I have a trade table with several million rows. Each row represents the version of a trade. If I'm given a possibly new trade I compare it to the latest version in the trade table. If it has changed I add a new version, otherwise I do nothing. In order to compare the 2 trades I read the version from the trade table into my application.
This doesn't work well when I'm given 10s of thousands of possibly new trades. Even batching reads to read in a 1000 trades at once and compare them the whole process can take several minutes. All the time is spent in the DB.

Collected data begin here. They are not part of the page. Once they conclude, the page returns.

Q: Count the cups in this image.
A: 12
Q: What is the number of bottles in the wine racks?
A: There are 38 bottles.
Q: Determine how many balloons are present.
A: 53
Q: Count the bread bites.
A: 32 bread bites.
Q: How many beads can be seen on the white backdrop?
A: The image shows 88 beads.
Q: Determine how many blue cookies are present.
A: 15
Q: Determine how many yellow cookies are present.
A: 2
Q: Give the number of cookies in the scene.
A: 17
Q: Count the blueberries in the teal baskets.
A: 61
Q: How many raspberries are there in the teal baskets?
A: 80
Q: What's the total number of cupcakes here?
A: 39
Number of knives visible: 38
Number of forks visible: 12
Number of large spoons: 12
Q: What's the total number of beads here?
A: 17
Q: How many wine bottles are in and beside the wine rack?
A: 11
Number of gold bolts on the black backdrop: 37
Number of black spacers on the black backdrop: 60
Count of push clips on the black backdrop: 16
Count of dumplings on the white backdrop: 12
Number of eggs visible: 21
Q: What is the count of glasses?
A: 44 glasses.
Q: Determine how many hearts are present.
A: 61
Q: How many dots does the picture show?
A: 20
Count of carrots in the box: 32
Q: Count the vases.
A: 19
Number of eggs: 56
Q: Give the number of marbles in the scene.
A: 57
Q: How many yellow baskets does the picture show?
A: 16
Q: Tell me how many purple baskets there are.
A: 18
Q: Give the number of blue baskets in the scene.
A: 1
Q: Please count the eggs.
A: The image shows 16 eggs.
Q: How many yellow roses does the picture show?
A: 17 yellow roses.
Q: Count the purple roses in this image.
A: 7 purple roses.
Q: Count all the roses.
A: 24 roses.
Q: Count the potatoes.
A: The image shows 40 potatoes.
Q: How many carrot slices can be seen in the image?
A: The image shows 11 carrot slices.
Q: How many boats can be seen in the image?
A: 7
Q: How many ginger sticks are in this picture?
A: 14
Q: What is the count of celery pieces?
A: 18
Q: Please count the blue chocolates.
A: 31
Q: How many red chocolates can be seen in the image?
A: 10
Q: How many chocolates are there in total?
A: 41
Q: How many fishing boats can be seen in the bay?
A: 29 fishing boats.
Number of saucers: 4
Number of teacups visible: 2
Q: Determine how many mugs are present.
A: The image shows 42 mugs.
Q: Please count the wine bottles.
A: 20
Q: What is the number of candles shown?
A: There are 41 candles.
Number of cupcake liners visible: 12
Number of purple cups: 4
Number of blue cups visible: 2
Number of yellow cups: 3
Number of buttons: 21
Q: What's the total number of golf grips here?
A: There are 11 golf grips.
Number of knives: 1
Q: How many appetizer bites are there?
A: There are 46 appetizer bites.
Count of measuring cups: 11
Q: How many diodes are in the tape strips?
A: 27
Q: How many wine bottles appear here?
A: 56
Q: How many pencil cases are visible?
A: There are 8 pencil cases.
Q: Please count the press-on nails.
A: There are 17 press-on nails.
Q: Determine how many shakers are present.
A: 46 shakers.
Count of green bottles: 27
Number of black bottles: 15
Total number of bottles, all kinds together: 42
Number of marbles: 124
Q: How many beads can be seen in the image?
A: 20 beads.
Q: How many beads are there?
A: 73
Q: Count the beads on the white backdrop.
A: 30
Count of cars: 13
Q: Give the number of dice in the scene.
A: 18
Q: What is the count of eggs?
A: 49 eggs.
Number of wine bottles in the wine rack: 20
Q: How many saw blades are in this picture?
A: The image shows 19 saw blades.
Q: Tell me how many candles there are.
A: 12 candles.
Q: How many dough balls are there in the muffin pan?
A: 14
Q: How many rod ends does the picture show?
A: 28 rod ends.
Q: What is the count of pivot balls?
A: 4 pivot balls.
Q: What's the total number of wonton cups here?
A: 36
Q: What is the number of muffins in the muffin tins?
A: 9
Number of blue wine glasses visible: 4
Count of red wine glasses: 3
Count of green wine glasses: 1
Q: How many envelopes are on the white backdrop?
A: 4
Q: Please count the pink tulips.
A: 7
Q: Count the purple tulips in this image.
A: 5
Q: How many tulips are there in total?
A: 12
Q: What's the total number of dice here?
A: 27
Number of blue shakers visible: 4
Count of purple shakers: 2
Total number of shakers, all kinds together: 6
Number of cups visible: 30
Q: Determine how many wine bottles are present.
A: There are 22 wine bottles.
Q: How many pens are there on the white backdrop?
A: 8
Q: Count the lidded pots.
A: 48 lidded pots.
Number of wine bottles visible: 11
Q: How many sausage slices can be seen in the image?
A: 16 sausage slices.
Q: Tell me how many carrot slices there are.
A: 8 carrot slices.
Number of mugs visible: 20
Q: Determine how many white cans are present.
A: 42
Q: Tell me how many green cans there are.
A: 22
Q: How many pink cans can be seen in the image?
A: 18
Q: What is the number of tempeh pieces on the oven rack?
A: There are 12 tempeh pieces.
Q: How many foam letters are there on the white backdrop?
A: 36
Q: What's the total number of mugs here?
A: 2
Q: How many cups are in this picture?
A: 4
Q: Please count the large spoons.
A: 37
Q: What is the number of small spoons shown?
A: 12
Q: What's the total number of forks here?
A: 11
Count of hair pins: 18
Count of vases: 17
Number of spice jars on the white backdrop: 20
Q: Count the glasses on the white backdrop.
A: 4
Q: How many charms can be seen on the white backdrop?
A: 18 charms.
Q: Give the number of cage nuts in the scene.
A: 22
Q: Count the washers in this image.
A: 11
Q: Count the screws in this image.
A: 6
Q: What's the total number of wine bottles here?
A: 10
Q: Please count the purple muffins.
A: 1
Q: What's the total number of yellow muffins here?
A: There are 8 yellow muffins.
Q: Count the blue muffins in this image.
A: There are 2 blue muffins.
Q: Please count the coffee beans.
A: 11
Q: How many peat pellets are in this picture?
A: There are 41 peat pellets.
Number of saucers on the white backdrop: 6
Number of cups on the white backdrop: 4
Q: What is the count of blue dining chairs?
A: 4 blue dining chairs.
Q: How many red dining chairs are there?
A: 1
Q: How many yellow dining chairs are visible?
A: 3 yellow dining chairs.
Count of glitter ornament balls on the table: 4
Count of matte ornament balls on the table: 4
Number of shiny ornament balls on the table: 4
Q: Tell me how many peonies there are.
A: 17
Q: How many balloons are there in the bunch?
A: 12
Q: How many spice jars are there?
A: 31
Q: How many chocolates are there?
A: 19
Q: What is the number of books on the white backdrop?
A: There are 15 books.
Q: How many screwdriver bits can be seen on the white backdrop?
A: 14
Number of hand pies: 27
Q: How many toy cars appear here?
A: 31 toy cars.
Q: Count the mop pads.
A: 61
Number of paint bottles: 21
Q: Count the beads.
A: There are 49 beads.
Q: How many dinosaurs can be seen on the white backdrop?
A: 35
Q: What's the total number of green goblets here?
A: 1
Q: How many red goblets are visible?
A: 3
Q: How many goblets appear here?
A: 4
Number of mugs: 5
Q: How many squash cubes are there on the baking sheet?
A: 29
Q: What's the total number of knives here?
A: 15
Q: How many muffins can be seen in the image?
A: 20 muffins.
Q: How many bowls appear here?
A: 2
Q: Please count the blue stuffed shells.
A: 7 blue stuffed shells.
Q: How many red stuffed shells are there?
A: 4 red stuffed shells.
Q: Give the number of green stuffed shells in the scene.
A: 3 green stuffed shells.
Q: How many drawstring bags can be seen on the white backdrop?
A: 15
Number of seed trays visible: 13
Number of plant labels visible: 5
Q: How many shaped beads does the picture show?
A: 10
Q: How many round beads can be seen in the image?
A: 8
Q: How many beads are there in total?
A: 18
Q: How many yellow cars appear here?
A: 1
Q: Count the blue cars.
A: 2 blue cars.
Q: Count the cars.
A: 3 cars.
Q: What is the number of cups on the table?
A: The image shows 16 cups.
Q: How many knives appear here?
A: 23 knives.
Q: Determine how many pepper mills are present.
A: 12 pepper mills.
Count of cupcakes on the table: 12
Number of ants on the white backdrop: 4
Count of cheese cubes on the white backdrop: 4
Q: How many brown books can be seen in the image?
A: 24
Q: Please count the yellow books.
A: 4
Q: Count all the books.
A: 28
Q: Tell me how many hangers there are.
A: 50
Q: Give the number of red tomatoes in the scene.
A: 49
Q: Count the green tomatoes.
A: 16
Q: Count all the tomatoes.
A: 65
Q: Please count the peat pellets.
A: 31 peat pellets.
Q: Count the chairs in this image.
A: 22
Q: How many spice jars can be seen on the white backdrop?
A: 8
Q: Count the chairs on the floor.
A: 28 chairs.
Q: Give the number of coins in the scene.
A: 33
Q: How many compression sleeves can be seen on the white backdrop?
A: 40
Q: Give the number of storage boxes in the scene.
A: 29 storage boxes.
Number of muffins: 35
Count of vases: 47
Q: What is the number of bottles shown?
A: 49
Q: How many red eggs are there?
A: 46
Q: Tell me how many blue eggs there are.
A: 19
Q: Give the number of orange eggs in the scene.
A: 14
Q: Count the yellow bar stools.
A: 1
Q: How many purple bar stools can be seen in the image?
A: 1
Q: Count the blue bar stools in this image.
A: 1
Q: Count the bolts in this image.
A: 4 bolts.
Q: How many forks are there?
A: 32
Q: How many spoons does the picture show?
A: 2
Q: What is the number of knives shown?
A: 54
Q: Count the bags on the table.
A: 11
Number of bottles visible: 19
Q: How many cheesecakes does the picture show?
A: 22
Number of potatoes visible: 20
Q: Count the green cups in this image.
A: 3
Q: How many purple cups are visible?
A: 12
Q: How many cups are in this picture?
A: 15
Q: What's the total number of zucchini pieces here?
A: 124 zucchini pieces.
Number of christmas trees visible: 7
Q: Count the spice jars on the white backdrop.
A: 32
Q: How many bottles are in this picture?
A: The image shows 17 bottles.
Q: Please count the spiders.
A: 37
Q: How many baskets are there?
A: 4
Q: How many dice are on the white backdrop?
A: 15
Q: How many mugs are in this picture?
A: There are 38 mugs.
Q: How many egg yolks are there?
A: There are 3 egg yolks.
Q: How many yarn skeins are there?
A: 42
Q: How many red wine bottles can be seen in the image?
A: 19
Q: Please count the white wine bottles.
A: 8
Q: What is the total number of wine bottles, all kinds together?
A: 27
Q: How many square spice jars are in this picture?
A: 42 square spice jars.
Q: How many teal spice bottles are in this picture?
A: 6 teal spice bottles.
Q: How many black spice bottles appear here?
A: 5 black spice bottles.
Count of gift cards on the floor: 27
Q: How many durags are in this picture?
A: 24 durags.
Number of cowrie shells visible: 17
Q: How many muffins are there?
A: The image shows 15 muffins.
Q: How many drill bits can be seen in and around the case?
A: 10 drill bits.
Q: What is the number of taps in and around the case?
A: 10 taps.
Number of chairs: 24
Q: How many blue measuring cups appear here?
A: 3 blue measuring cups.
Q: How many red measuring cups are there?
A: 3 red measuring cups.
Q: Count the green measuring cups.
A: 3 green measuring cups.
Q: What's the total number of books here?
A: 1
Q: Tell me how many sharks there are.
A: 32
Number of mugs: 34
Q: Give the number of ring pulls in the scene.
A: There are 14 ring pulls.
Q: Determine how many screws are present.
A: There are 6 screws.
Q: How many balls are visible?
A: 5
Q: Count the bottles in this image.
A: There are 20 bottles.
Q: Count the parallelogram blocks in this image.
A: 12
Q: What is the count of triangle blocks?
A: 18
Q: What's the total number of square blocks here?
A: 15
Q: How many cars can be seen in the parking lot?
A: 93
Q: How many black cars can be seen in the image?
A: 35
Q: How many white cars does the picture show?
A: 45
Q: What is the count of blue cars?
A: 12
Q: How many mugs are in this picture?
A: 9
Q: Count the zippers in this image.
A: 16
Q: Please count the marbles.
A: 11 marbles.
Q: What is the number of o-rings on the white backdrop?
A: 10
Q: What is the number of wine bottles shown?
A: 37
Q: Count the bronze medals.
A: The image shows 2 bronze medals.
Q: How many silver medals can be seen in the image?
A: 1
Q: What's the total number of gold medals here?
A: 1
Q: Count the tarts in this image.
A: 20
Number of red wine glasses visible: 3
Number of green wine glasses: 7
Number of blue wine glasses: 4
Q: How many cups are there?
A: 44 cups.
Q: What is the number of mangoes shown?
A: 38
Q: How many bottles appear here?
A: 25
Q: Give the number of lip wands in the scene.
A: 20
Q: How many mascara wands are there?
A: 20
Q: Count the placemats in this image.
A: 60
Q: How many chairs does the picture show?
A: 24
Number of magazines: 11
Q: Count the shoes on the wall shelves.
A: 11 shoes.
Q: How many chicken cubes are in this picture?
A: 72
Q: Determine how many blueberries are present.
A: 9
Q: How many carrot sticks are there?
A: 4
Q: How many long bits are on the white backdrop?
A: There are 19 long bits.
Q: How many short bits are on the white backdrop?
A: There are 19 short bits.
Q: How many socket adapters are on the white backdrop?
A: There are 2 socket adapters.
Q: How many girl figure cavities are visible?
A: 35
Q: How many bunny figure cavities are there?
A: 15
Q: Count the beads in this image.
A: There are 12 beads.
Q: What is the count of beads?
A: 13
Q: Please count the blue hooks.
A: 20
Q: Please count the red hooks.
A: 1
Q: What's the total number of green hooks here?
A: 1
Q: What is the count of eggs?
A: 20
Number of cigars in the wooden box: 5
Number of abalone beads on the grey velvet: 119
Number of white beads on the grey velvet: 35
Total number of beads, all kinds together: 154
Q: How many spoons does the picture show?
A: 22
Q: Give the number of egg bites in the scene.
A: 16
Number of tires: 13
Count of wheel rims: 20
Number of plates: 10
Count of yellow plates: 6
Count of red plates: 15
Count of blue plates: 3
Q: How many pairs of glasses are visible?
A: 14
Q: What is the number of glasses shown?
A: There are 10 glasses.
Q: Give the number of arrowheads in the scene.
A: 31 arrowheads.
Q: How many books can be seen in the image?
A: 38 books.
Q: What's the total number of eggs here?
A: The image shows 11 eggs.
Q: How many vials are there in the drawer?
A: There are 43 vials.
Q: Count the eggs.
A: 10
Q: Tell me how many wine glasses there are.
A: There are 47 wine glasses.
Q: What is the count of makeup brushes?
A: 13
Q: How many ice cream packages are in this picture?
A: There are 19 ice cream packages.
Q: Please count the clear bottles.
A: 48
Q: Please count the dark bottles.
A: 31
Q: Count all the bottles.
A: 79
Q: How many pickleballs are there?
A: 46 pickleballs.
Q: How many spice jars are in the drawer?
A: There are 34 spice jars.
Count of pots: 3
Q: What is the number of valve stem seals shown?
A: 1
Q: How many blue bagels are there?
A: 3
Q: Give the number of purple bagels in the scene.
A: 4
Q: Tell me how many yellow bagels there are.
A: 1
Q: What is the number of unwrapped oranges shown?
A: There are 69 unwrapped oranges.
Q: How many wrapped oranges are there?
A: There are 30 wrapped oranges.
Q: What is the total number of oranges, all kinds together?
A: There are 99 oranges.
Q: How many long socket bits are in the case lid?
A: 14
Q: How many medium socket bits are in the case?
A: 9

I'm trying to find a way to compare the possibly new trades to the ones in the trade table without so much I/O. What I've come up with so far is adding a hash column to each row in the trade table. The hash is of all the trade fields. Then when I'm given possibly new trades I compute their hash, put the values into a temporary table, then find ones that are different. This feels very hacky. Is there a better way of doing it?
Thanks
-- Some more info
SQL Server 2008
Trade(rowid, tradeid, type, trader, volume, etc..)
-- rowid
is unique, tradeid
will be duplicated for difference versions of the same trade
The table has about 30 columns and is not normalised, so depending on type
some columns can be null
. Someone posts thousands of trades to a java servlet which is then supposed to add a new row for any trade that has changed. Unfortunately in order to do this the java servlet has to read in every one of the thousands of trades and compare them.
The newest version of a particuluar trade is just the version with the highest rowid.